Thursday, September 22, 2005
Please Don't Tie a String Around Your Sister's Neck
I was rather hoping I would meet some children in Africa. And I did. Lots of them.
In Kericho,on the edge of a tea plantation, a young group playing soccer waved and shouted ,"Jambo!"(hello in Swahili) and invited me to play so I walked over and met Dennis, Nixon, Jaqueline, one whose name I didn't catch, and the littlest one, Gideon.
On Zanzibar I met James who made me a bracelet and a very clever and complicated frog out of woven grass. I gave him some coins and asked him what he would spend them on. He told me he was saving up for a watch and also he would like to buy more marbles, which seemed to me like a good use for his money. He took some marbles out of his pocket and demonstrated his skill with them in the dusty road. He decided to hang out with our group until he had to go to school.
I also visited a Masai village near Arusha in Tanzania(arriving in no-doubt comical touristic- style on camel-back)and met the twenty or so children of one large extended family. If I understood correctly, the children all had one father and were the progeny of seven or eight wives. They lived in a collection of round mud houses thatched with grass and shared the space with a smattering of goats, donkeys, and chickens.
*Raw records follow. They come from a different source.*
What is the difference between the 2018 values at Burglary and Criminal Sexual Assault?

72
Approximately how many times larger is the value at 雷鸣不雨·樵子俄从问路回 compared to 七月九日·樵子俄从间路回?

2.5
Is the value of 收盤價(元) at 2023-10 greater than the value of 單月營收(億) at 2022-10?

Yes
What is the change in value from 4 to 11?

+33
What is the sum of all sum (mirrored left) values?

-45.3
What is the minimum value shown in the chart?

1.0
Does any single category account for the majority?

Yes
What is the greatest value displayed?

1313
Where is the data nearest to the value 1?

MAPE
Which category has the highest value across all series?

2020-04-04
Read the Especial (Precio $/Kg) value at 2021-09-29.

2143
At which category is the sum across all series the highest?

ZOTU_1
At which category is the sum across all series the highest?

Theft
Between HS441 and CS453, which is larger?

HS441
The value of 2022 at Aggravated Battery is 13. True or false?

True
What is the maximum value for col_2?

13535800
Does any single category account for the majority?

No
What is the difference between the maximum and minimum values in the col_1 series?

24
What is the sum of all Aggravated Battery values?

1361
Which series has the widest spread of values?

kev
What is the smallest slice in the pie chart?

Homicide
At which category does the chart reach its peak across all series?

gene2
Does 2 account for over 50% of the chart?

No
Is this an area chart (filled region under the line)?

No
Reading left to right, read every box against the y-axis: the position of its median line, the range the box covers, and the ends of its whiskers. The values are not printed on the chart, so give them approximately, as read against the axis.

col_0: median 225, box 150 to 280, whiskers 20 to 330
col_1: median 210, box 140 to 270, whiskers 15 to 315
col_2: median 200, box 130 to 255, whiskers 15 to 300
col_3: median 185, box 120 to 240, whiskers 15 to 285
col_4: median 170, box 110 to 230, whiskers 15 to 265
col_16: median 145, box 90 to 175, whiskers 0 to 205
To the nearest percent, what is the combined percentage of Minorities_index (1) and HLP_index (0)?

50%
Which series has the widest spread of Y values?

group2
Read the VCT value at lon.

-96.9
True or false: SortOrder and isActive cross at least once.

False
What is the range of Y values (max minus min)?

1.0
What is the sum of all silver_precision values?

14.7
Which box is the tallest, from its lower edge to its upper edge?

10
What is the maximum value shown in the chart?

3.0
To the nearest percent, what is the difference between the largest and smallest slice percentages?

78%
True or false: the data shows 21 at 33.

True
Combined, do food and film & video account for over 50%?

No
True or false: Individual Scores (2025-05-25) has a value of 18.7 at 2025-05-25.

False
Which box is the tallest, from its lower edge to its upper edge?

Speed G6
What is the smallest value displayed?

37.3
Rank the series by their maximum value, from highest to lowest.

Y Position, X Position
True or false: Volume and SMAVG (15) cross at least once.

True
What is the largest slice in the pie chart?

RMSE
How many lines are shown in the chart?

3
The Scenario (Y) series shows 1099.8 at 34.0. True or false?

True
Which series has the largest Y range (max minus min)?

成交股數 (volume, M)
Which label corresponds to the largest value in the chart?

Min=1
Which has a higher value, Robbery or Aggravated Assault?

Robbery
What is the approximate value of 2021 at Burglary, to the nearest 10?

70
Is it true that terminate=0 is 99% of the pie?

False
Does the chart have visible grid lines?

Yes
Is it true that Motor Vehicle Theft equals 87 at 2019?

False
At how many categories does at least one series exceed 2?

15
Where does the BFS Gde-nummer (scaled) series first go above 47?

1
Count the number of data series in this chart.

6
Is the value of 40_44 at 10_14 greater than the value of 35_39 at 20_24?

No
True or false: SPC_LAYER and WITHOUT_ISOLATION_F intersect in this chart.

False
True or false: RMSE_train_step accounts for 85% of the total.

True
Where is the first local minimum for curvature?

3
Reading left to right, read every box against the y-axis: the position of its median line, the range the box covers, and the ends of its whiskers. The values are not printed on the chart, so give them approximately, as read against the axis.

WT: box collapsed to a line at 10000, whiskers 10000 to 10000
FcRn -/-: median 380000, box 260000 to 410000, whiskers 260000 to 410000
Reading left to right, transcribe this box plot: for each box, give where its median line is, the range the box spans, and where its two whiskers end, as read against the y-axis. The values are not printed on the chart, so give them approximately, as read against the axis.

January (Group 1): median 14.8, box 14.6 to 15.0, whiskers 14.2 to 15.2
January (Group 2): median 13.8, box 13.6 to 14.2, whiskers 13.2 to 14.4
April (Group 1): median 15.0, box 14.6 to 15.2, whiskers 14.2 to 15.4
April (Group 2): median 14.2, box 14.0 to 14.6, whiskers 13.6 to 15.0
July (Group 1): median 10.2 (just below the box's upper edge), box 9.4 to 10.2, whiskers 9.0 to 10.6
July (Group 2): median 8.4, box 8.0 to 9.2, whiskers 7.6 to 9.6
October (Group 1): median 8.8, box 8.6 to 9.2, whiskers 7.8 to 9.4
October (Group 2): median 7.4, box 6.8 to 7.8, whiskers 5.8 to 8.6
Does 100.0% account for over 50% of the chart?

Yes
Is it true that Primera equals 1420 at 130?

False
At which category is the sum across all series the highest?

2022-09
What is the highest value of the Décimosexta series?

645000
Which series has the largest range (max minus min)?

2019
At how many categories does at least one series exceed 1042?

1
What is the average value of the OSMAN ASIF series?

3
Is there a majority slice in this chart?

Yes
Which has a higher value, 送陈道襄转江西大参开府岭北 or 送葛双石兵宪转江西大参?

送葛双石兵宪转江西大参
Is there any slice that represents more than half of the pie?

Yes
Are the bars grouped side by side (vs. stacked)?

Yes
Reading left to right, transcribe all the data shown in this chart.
It was DUSTY. The children were COVERED in it. They didn't seem to mind, happily throwing themselves down on the ground to doodle in the dirt. I am so used to wiping off dirty faces at the daycare where I work that my fingers itched for a damp wash-cloth to come to hand.
But aside from the dust, they were pretty cute I have to say. They were curious about our watches and other jewellery and some wanted to try on my hat. They peered at their little digital images in the window of my camera with delight. A few clambered onto our laps.
After a while many of them wandered off and returned to their normal daily activities, many carrying younger children with them in their arms or on their backs.
I couldn't help comparing them to the privileged children I know back home. Not a single plastic toy was apparent. No television. No video-games. No playground equipment. No bicycles. Just sticks, rocks, and siblings.
I wouldn't wish this extreme kind of poverty on any kid I know, but I just wonder if there is some sort of happy medium in between. Because I am almost positive that these African children had something North American kids are in short supply of: attention span.
Fascinated from a cultural perspective though I was, daycare-worker instincts die hard, and I felt compelled to step in and unwind the string one little girl had tied tightly around her sister's neck to lead her around. Of course, as soon as I'd walked a little distance away, the string was back on.